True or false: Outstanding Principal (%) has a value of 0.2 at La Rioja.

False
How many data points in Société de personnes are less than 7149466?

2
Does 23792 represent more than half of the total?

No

-- -- --

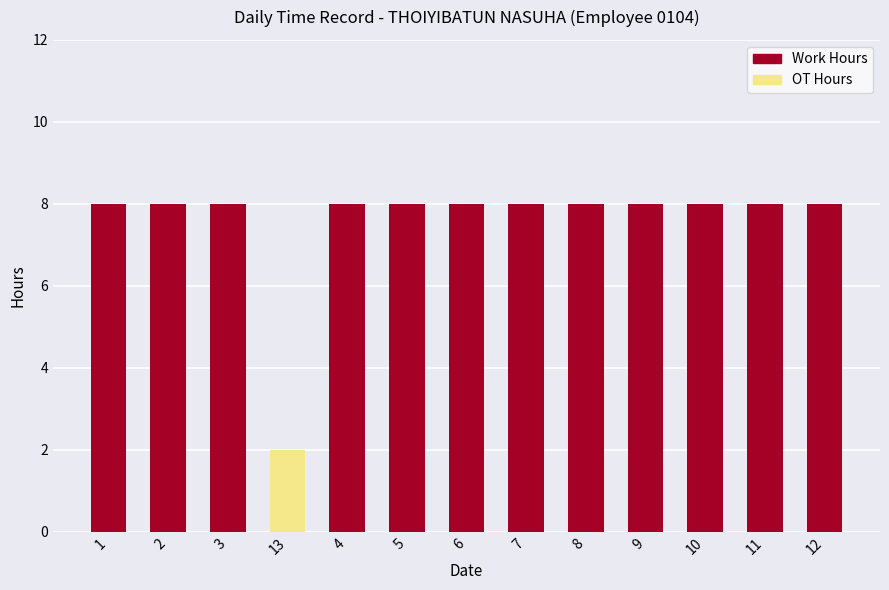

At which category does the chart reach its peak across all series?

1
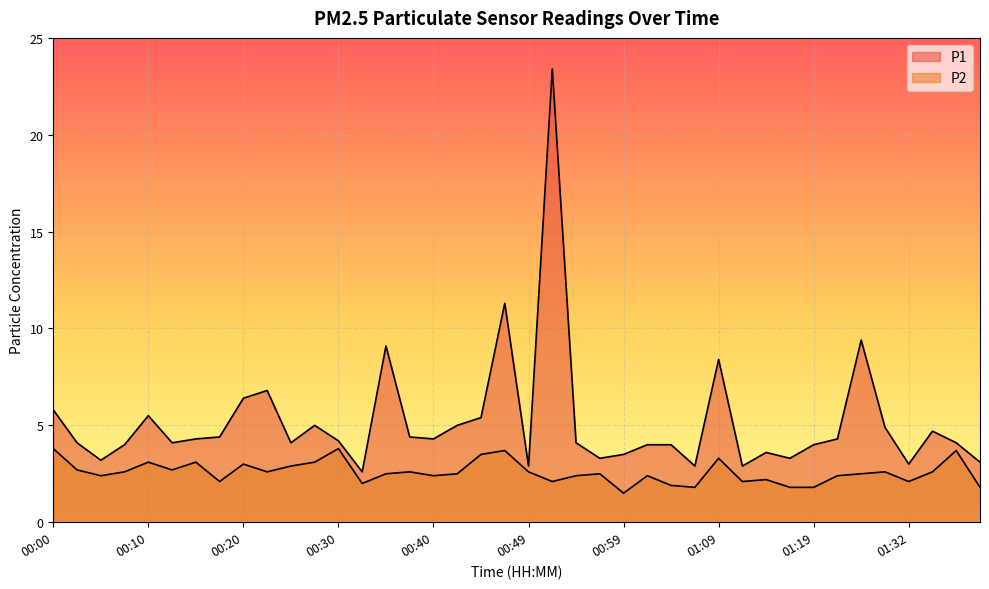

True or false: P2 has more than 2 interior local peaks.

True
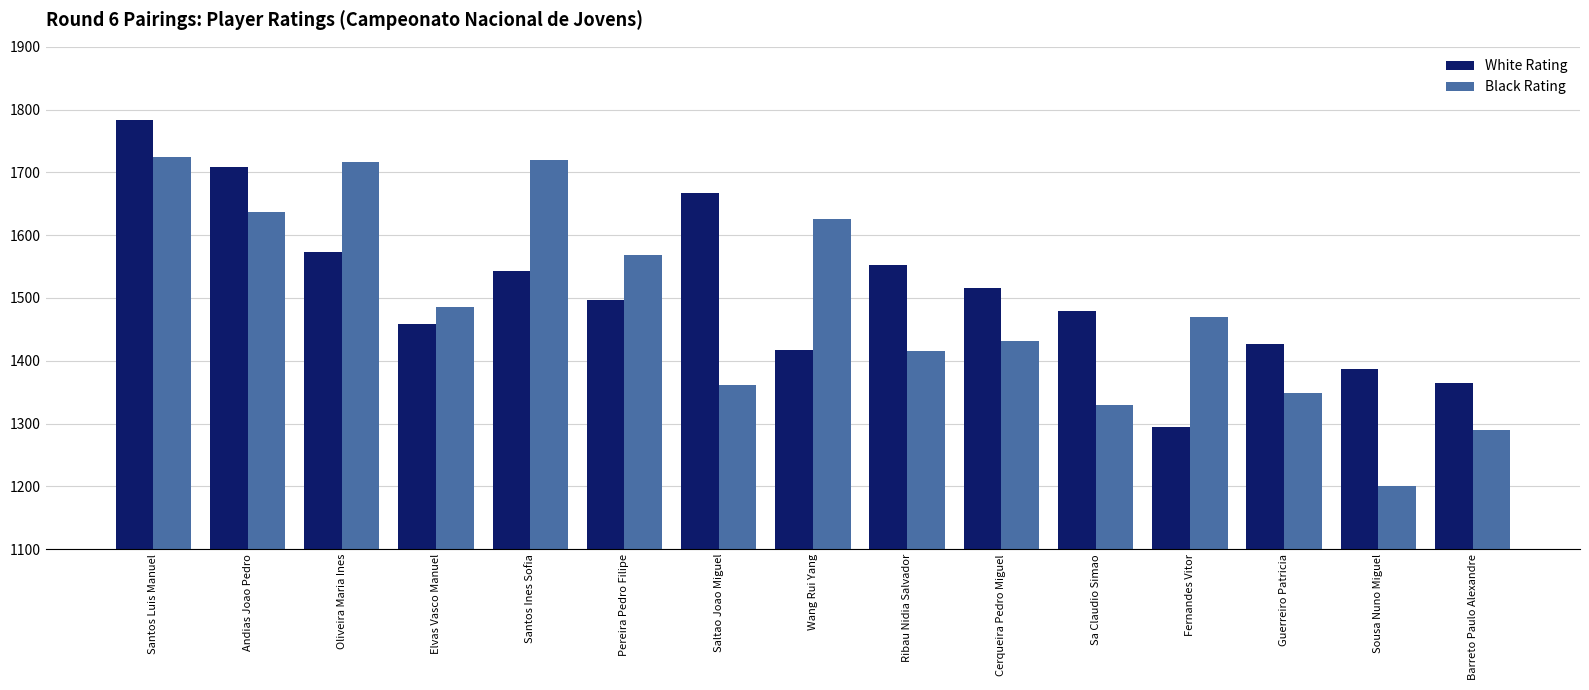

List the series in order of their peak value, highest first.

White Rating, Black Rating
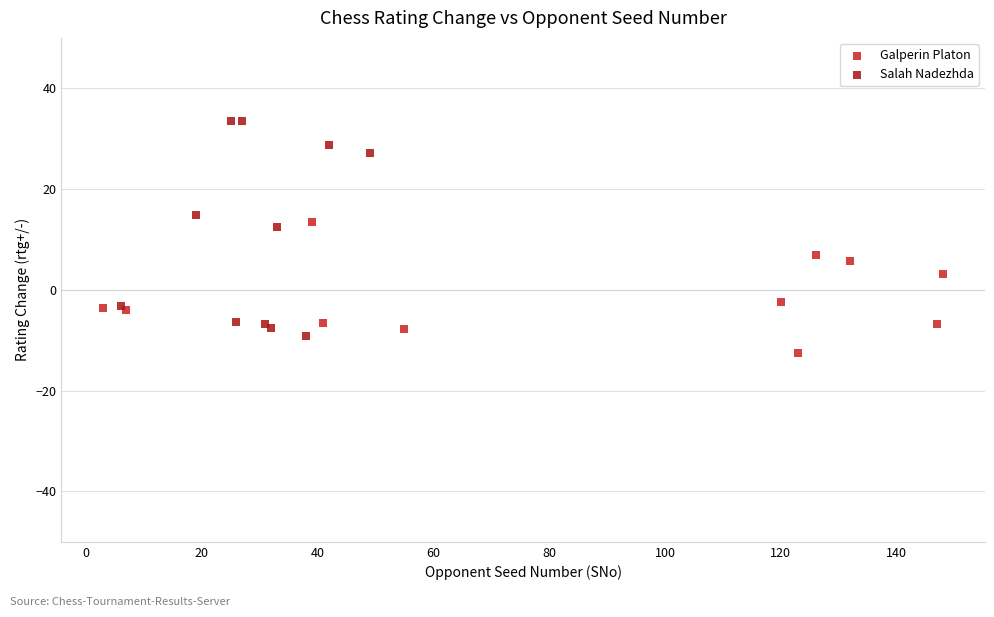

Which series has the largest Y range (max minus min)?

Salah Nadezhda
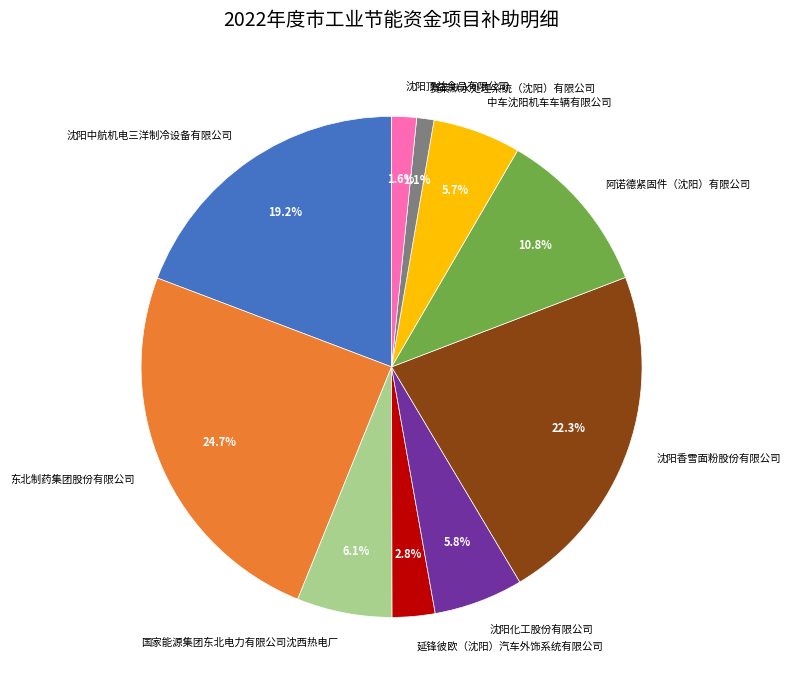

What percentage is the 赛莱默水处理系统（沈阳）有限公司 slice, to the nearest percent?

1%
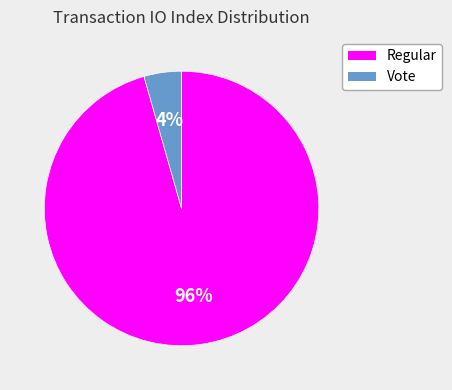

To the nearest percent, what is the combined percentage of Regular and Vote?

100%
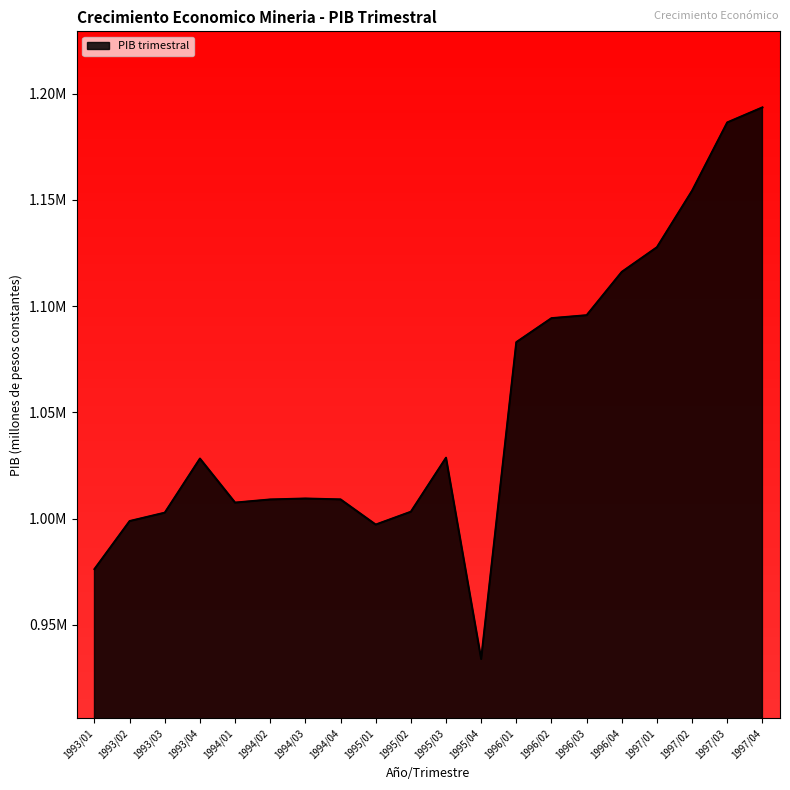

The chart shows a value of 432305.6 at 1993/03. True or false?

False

-- -- --

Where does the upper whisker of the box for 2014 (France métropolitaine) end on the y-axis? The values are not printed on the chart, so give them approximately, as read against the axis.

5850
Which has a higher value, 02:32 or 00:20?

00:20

-- -- --

§ Exercise description
Gather every line in the listing above that contains the string "percent", treating uppercase and lowercase as different.

§ Problem solution
What percentage is the 赛莱默水处理系统（沈阳）有限公司 slice, to the nearest percent?
To the nearest percent, what is the combined percentage of Regular and Vote?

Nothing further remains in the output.